Exercise brief:
What you need to produce from the material below is an exact transcription of the lines from the one with "decorative bowl: present" through the one with "mug: present [504,498,546,539]", both included, and no other line.

Records provided:
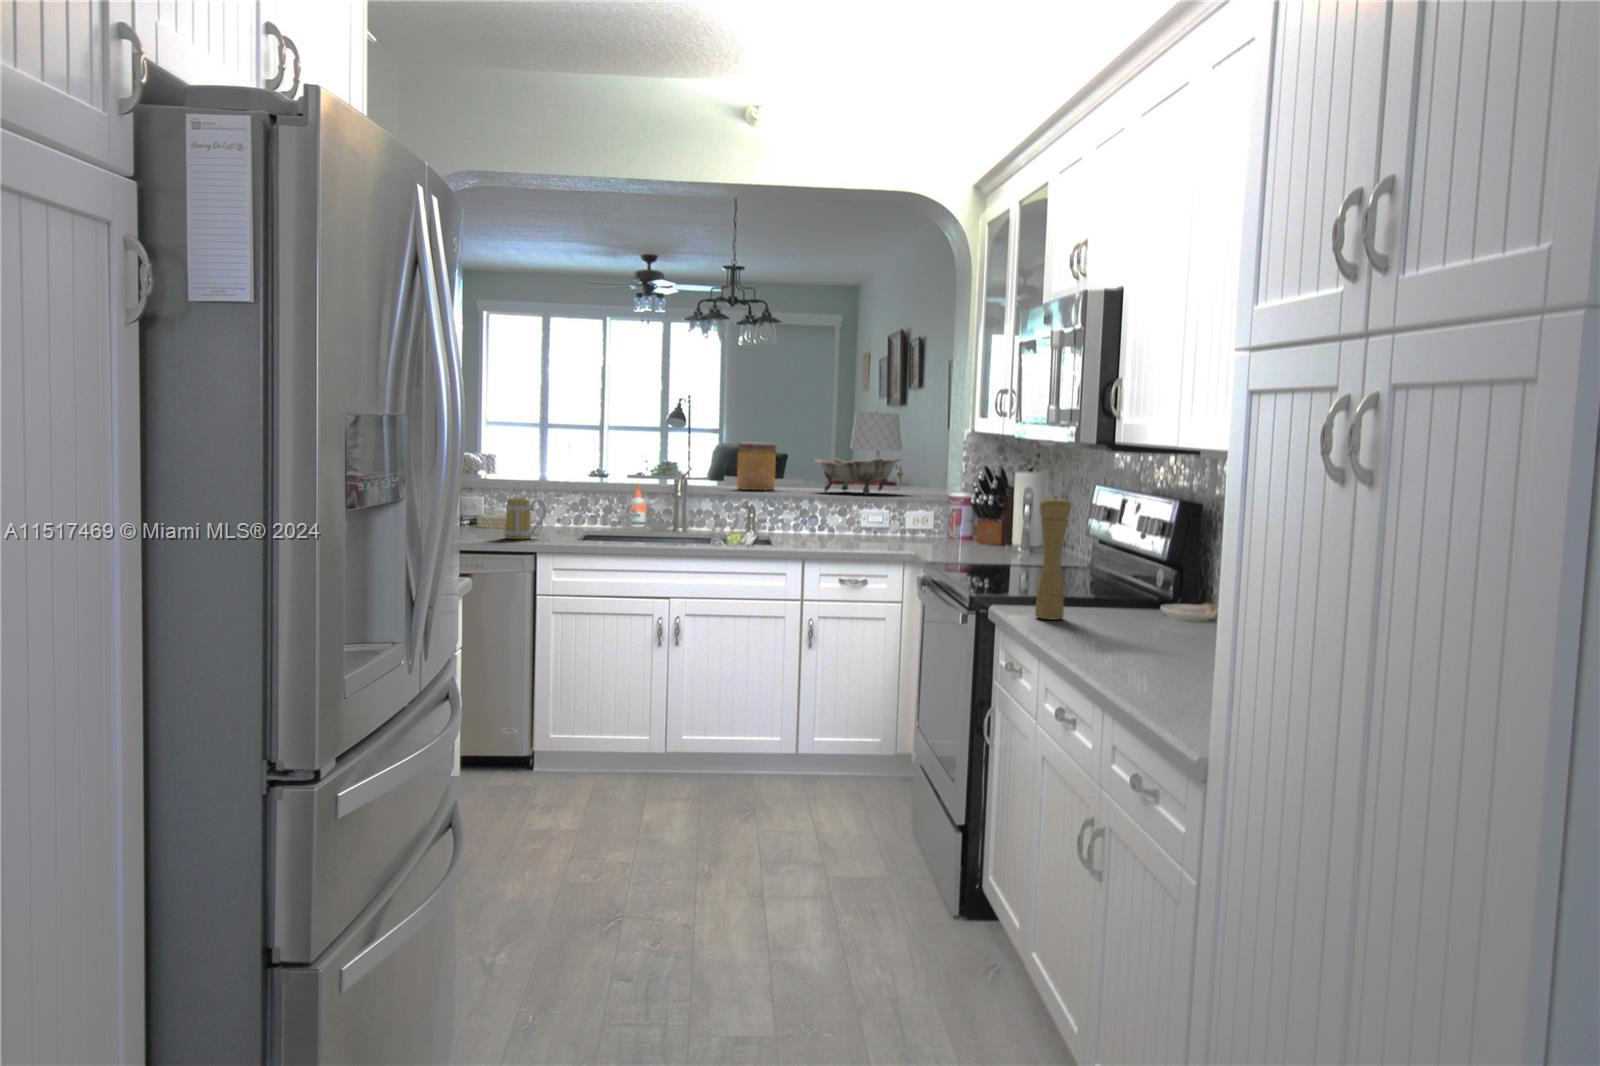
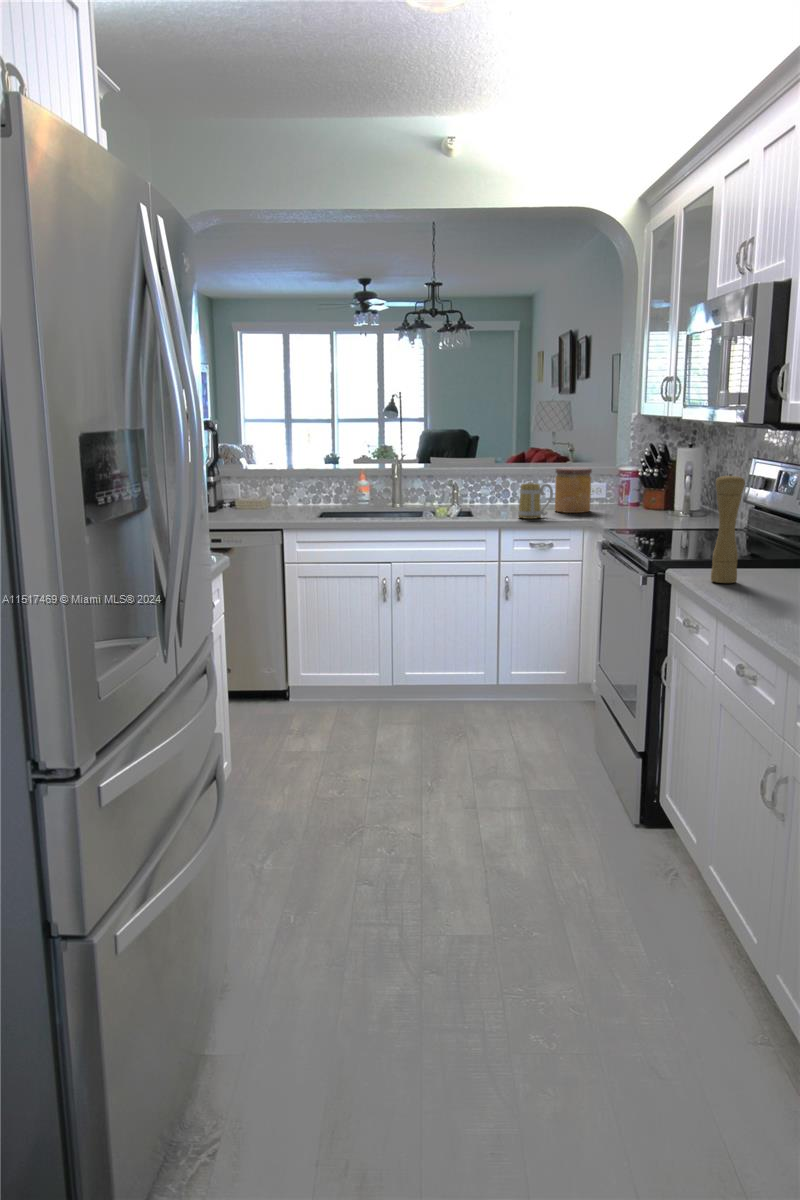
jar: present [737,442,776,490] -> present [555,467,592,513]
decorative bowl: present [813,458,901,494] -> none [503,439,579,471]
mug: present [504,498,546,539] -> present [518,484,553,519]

---

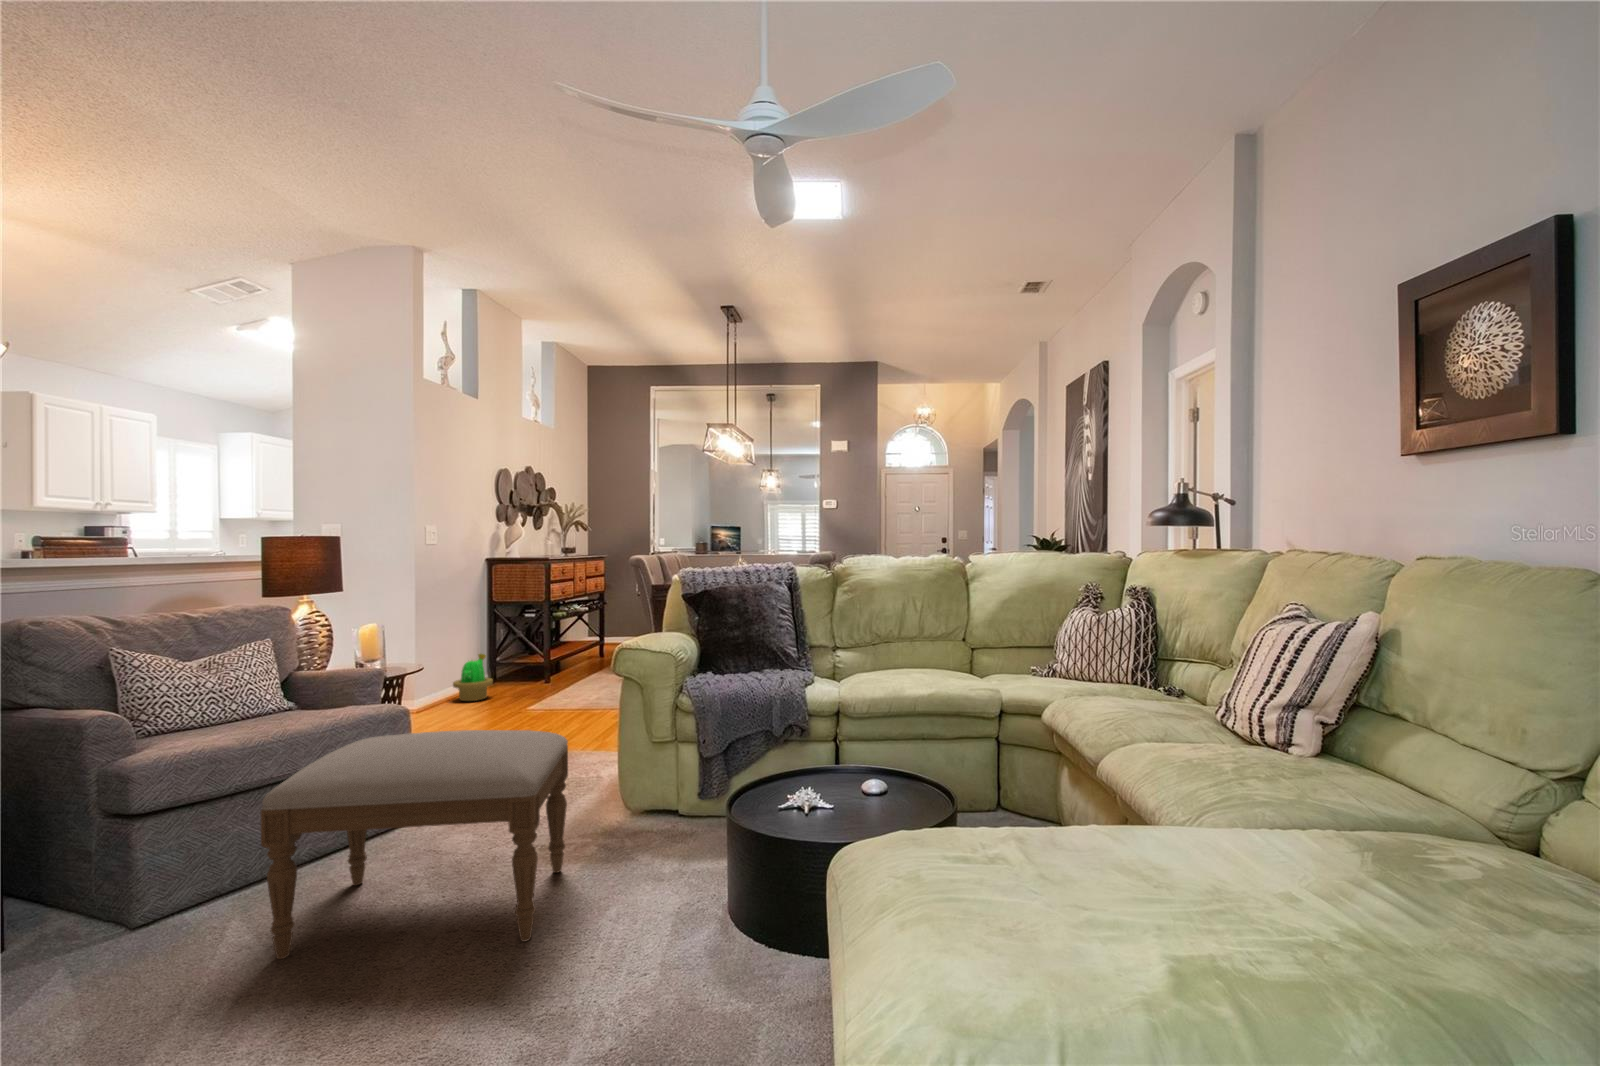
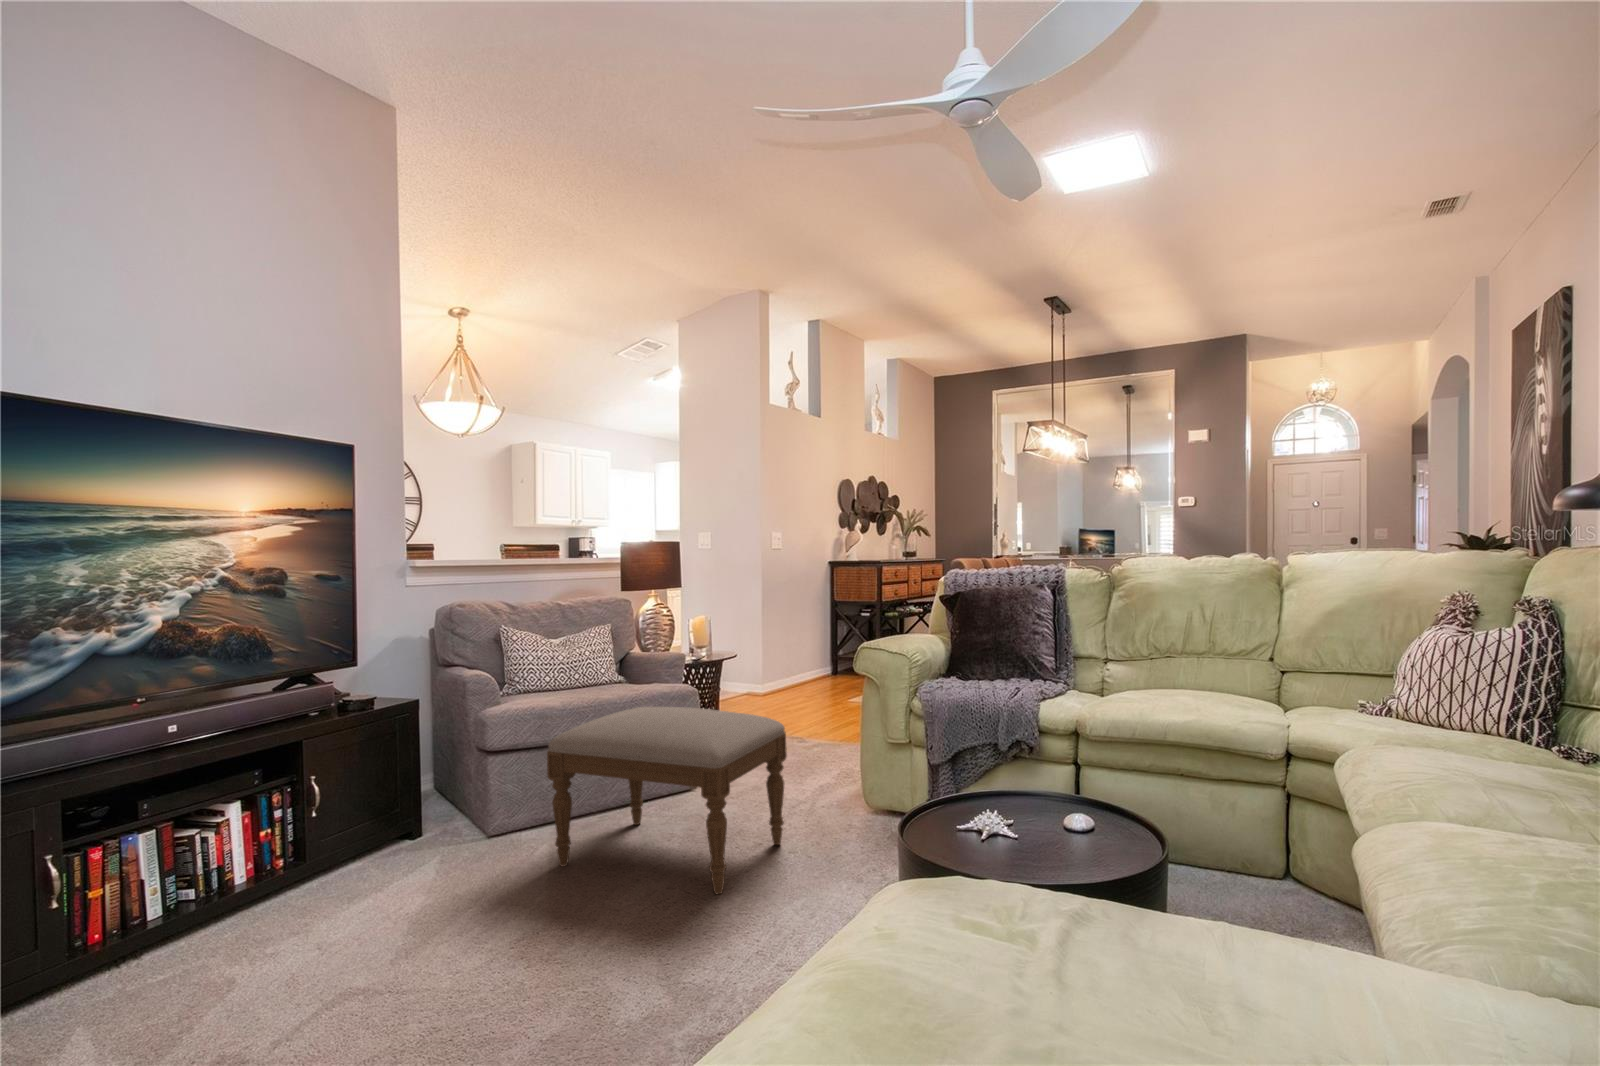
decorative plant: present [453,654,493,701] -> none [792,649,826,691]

* * *

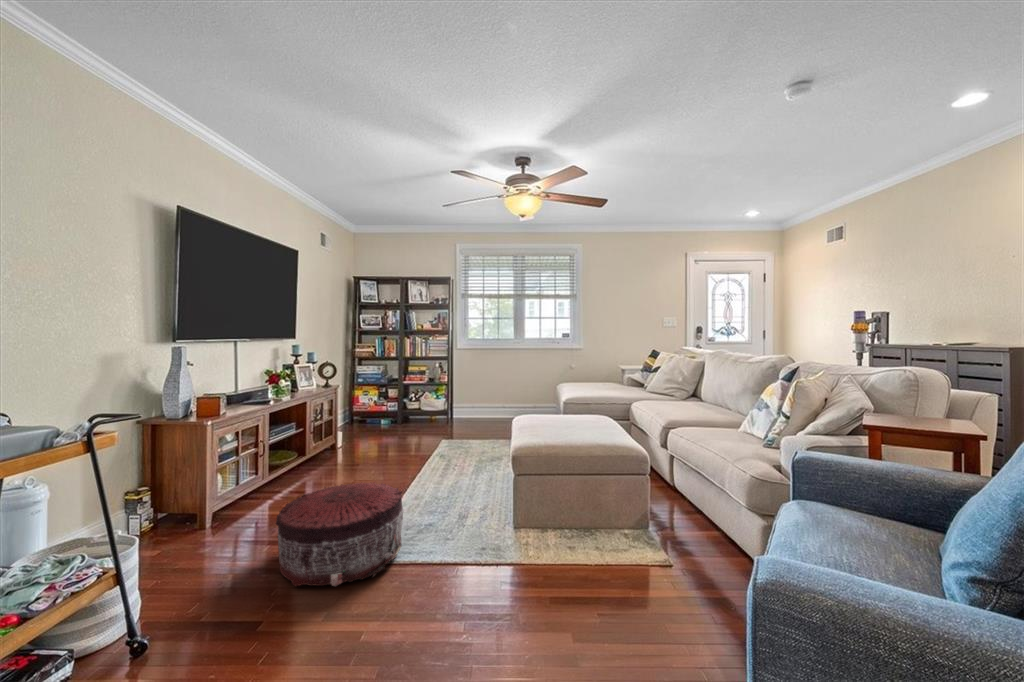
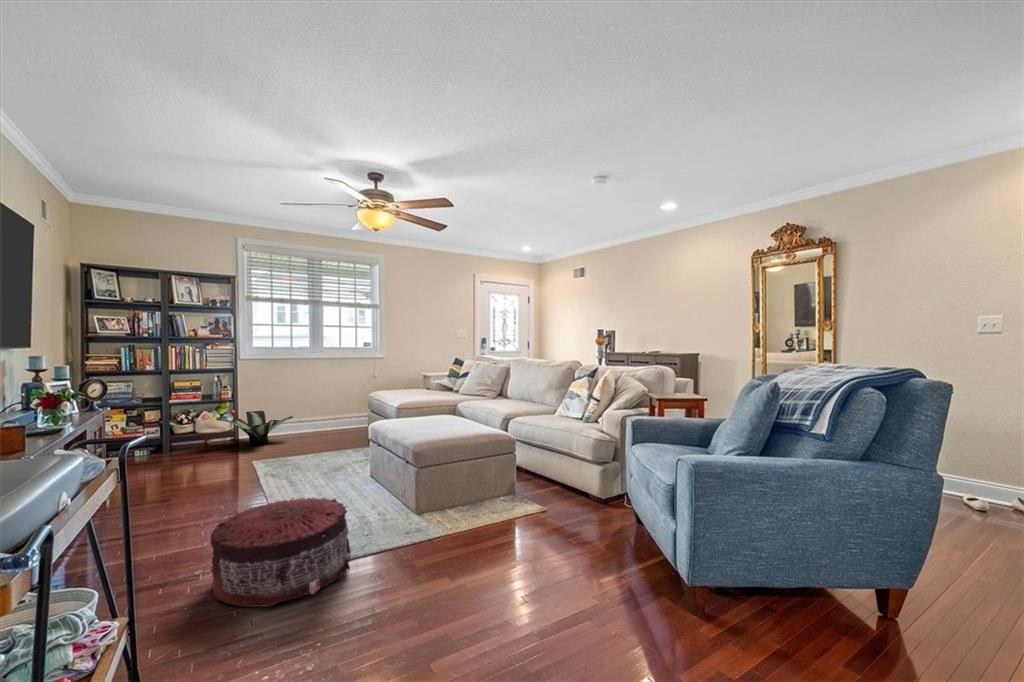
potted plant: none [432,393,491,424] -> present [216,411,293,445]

Reply to the exercise:
decorative bowl: present [813,458,901,494] -> none [503,439,579,471]
mug: present [504,498,546,539] -> present [518,484,553,519]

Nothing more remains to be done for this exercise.